- [SUPPLIED RECORDS]:
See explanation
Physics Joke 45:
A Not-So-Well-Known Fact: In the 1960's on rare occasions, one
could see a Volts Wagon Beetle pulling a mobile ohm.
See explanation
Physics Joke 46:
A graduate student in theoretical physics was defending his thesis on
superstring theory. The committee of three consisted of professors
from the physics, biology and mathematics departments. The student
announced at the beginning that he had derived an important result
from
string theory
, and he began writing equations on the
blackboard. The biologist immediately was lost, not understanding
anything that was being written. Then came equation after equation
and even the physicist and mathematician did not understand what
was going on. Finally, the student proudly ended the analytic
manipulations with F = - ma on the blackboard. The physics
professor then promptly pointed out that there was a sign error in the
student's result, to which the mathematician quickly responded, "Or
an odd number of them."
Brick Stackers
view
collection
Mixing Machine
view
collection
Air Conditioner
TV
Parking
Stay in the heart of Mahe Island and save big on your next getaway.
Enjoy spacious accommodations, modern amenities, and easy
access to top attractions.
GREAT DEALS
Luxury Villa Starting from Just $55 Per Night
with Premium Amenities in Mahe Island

- [WHAT THIS TASK INVOLVES]:
Both end lines included, restate word for word the lines above from the line with "from the physics, biology" to the line with "anything that was", and nothing else.

- [EXPECTED ANSWER]:
from the physics, biology and mathematics departments. The student
announced at the beginning that he had derived an important result
from
string theory
, and he began writing equations on the
blackboard. The biologist immediately was lost, not understanding
anything that was being written. Then came equation after equation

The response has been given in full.